Thursday 6 June 2013

test or debug the fence_scsi watchdog service in a RHEL 6 cluster

Environment

Resolution

1) The fence_scsi_check watchdog script should trigger a reboot when a clusternode has been successfully fenced via the fence_scsi agent. To test this, simply use the fence_node utility. The cluster node that was fenced should reboot itself.
# fence_node <nodename>
2) Verify that a reboot will not occur if a clusternode is registered with any device listed in the fence_scsi.dev file.
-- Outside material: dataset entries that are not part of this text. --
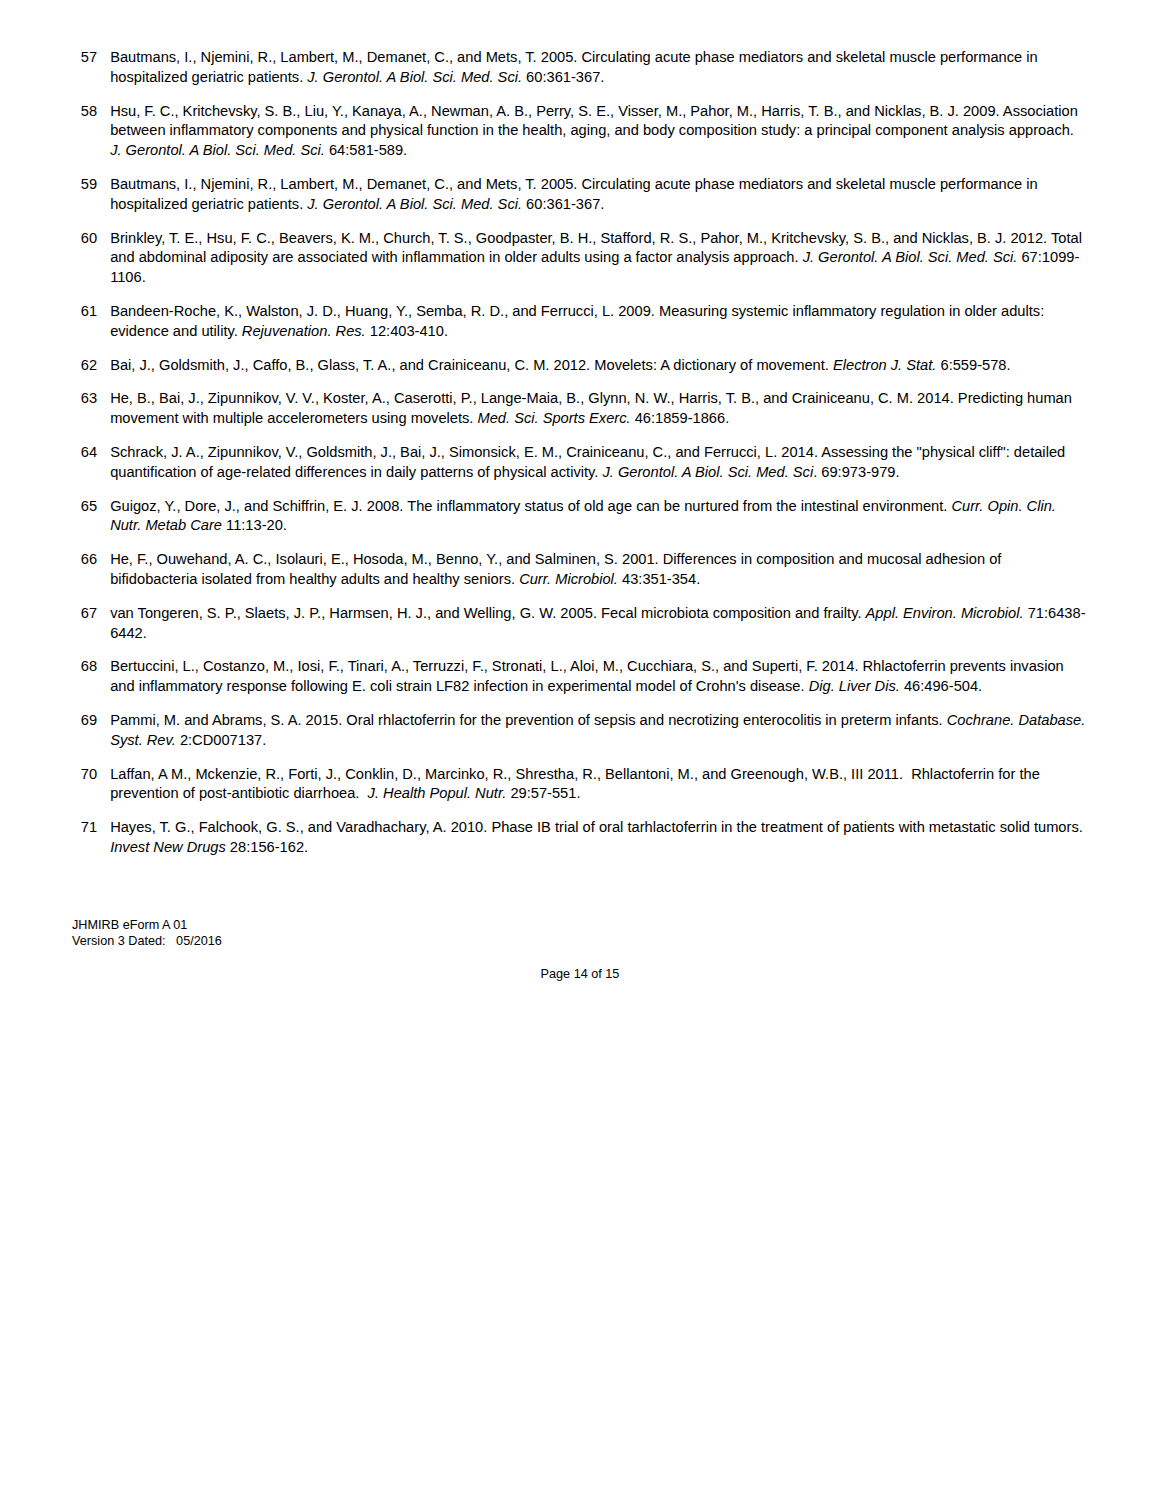57 Bautmans, I., Njemini, R., Lambert, M., Demanet, C., and Mets, T. 2005. Circulating acute phase mediators and skeletal muscle performance in hospitalized geriatric patients. J. Gerontol. A Biol. Sci. Med. Sci. 60:361-367.
58 Hsu, F. C., Kritchevsky, S. B., Liu, Y., Kanaya, A., Newman, A. B., Perry, S. E., Visser, M., Pahor, M., Harris, T. B., and Nicklas, B. J. 2009. Association between inflammatory components and physical function in the health, aging, and body composition study: a principal component analysis approach. J. Gerontol. A Biol. Sci. Med. Sci. 64:581-589.
59 Bautmans, I., Njemini, R., Lambert, M., Demanet, C., and Mets, T. 2005. Circulating acute phase mediators and skeletal muscle performance in hospitalized geriatric patients. J. Gerontol. A Biol. Sci. Med. Sci. 60:361-367.
60 Brinkley, T. E., Hsu, F. C., Beavers, K. M., Church, T. S., Goodpaster, B. H., Stafford, R. S., Pahor, M., Kritchevsky, S. B., and Nicklas, B. J. 2012. Total and abdominal adiposity are associated with inflammation in older adults using a factor analysis approach. J. Gerontol. A Biol. Sci. Med. Sci. 67:1099-1106.
61 Bandeen-Roche, K., Walston, J. D., Huang, Y., Semba, R. D., and Ferrucci, L. 2009. Measuring systemic inflammatory regulation in older adults: evidence and utility. Rejuvenation. Res. 12:403-410.
62 Bai, J., Goldsmith, J., Caffo, B., Glass, T. A., and Crainiceanu, C. M. 2012. Movelets: A dictionary of movement. Electron J. Stat. 6:559-578.
63 He, B., Bai, J., Zipunnikov, V. V., Koster, A., Caserotti, P., Lange-Maia, B., Glynn, N. W., Harris, T. B., and Crainiceanu, C. M. 2014. Predicting human movement with multiple accelerometers using movelets. Med. Sci. Sports Exerc. 46:1859-1866.
64 Schrack, J. A., Zipunnikov, V., Goldsmith, J., Bai, J., Simonsick, E. M., Crainiceanu, C., and Ferrucci, L. 2014. Assessing the "physical cliff": detailed quantification of age-related differences in daily patterns of physical activity. J. Gerontol. A Biol. Sci. Med. Sci. 69:973-979.
65 Guigoz, Y., Dore, J., and Schiffrin, E. J. 2008. The inflammatory status of old age can be nurtured from the intestinal environment. Curr. Opin. Clin. Nutr. Metab Care 11:13-20.
66 He, F., Ouwehand, A. C., Isolauri, E., Hosoda, M., Benno, Y., and Salminen, S. 2001. Differences in composition and mucosal adhesion of bifidobacteria isolated from healthy adults and healthy seniors. Curr. Microbiol. 43:351-354.
67van Tongeren, S. P., Slaets, J. P., Harmsen, H. J., and Welling, G. W. 2005. Fecal microbiota composition and frailty. Appl. Environ. Microbiol. 71:6438-6442.
68 Bertuccini, L., Costanzo, M., Iosi, F., Tinari, A., Terruzzi, F., Stronati, L., Aloi, M., Cucchiara, S., and Superti, F. 2014. Rhlactoferrin prevents invasion and inflammatory response following E. coli strain LF82 infection in experimental model of Crohn's disease. Dig. Liver Dis. 46:496-504.
69 Pammi, M. and Abrams, S. A. 2015. Oral rhlactoferrin for the prevention of sepsis and necrotizing enterocolitis in preterm infants. Cochrane. Database. Syst. Rev. 2:CD007137.
70 Laffan, A M., Mckenzie, R., Forti, J., Conklin, D., Marcinko, R., Shrestha, R., Bellantoni, M., and Greenough, W.B., III 2011. Rhlactoferrin for the prevention of post-antibiotic diarrhoea. J. Health Popul. Nutr. 29:57-551.
71 Hayes, T. G., Falchook, G. S., and Varadhachary, A. 2010. Phase IB trial of oral tarhlactoferrin in the treatment of patients with metastatic solid tumors. Invest New Drugs 28:156-162.
JHMIRB eForm A 01
Version 3 Dated: 05/2016
Page 14 of 15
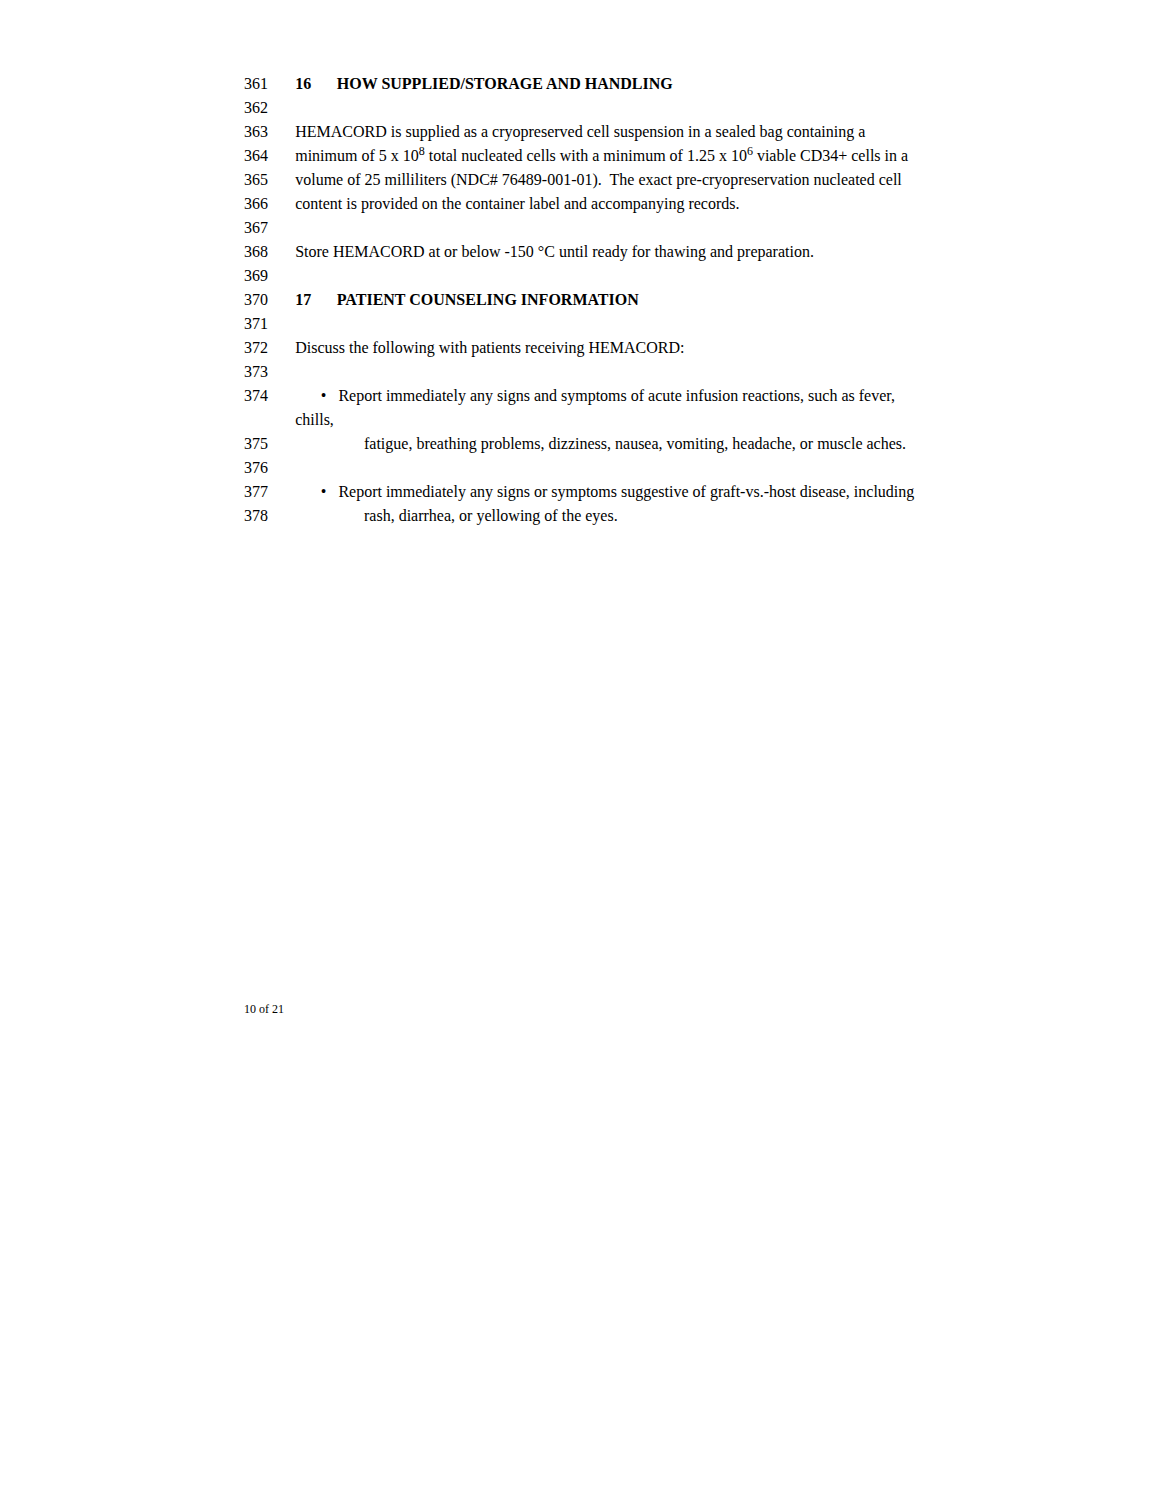361
16 HOW SUPPLIED/STORAGE AND HANDLING
362
363 HEMACORD is supplied as a cryopreserved cell suspension in a sealed bag containing a
364 minimum of 5 x 108 total nucleated cells with a minimum of 1.25 x 106 viable CD34+ cells in a
365 volume of 25 milliliters (NDC# 76489-001-01). The exact pre-cryopreservation nucleated cell
366 content is provided on the container label and accompanying records.
367
368 Store HEMACORD at or below -150 °C until ready for thawing and preparation.
369
370
17 PATIENT COUNSELING INFORMATION
371
372 Discuss the following with patients receiving HEMACORD:
373
374 •Report immediately any signs and symptoms of acute infusion reactions, such as fever, chills,
375 fatigue, breathing problems, dizziness, nausea, vomiting, headache, or muscle aches.
376
377 •Report immediately any signs or symptoms suggestive of graft-vs.-host disease, including
378 rash, diarrhea, or yellowing of the eyes.
10 of 21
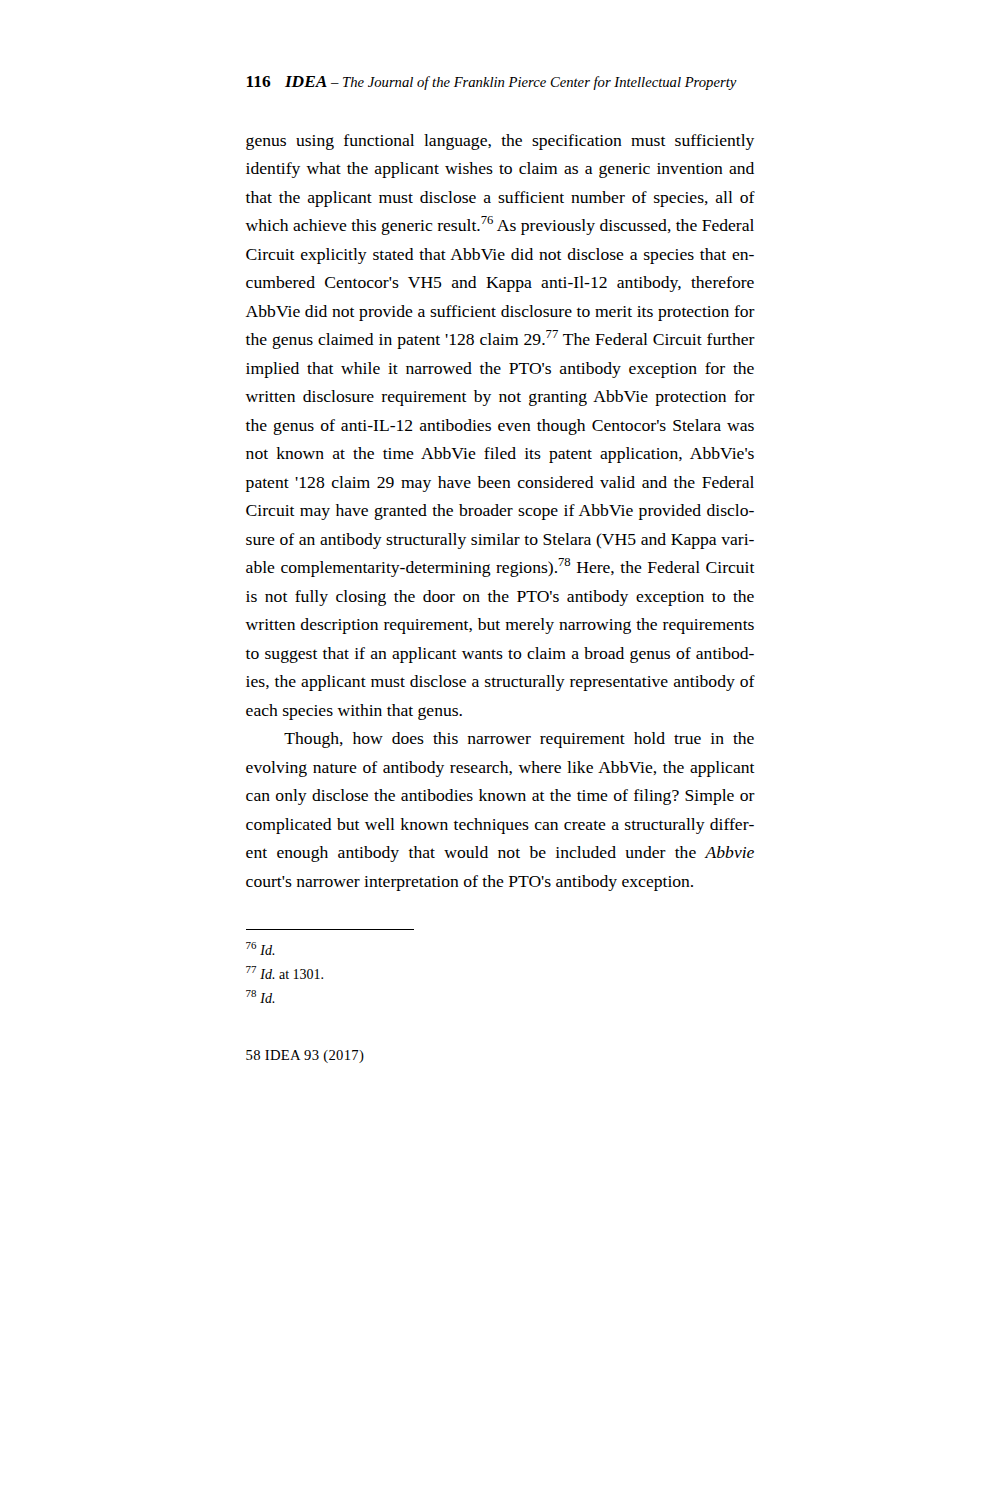116 IDEA – The Journal of the Franklin Pierce Center for Intellectual Property
genus using functional language, the specification must sufficiently identify what the applicant wishes to claim as a generic invention and that the applicant must disclose a sufficient number of species, all of which achieve this generic result.76 As previously discussed, the Federal Circuit explicitly stated that AbbVie did not disclose a species that encumbered Centocor's VH5 and Kappa anti-Il-12 antibody, therefore AbbVie did not provide a sufficient disclosure to merit its protection for the genus claimed in patent '128 claim 29.77 The Federal Circuit further implied that while it narrowed the PTO's antibody exception for the written disclosure requirement by not granting AbbVie protection for the genus of anti-IL-12 antibodies even though Centocor's Stelara was not known at the time AbbVie filed its patent application, AbbVie's patent '128 claim 29 may have been considered valid and the Federal Circuit may have granted the broader scope if AbbVie provided disclosure of an antibody structurally similar to Stelara (VH5 and Kappa variable complementarity-determining regions).78 Here, the Federal Circuit is not fully closing the door on the PTO's antibody exception to the written description requirement, but merely narrowing the requirements to suggest that if an applicant wants to claim a broad genus of antibodies, the applicant must disclose a structurally representative antibody of each species within that genus.
Though, how does this narrower requirement hold true in the evolving nature of antibody research, where like AbbVie, the applicant can only disclose the antibodies known at the time of filing? Simple or complicated but well known techniques can create a structurally different enough antibody that would not be included under the Abbvie court's narrower interpretation of the PTO's antibody exception.
76 Id.
77 Id. at 1301.
78 Id.
58 IDEA 93 (2017)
A reboot is only triggered when a clusternode's key is no longer registered with all of devices listed in the fence_scsi.dev file.
This test is similar to test #1, but instead of using fence_node to remove a clusternode's key from all the devices at once, removed a clusternode's key from the devices in multiple steps.
Assume that a node is registered with three devices: /dev/sda/dev/sdb, and /dev/sdc.
# fence_scsi -o off -n <nodename> -d /dev/sda
# fence_scsi -o off -n <nodename> -d /dev/sdb
After removing a node's key from two of the three devices, no reboot should be triggered.
# fence_scsi -o off -n <nodename> -d /dev/sdc
After removing a node's key from the last device, a reboot should be triggered.
3) The fence_scsi_check watchdog script should not trigger a reboot if registration fails.
If registration (unfencing) fails, neither the fence_scsi.key or fence_scsi.dev file should exist and the fence_scsi_check watchdog script should exist without error.
This can be tested in at least two ways. One option is to manually define the devices you wish to register with in the /etc/cluster/cluster.conffile. In this list of devices, specify either non-existent devices or devices that do not support SCSI-3 persistent reservations. Another option is to manually remove the fence_scsi.key file and/or the fence_scsi.dev file.
4) The fence_scsi_check watchdog script should not trigger a reboot if the watchdog service is running but cman service has not been started.
There must be distinction between the node having been fenced (ie. it was registered with the devices, but now is not) versus the clusternode having never been registered with the devices. The watchdog script should not trigger a reboot unless the clusternode lost its registrations. This test also depends on the existence of the fence_scsi.key and fence_scsi.dev files.
To test this, simply start the watchdog service without starting the cman service and neither the fence_scsi.dev file nor the fence_scsi.key file should exist, and therefore there are no registrations to check.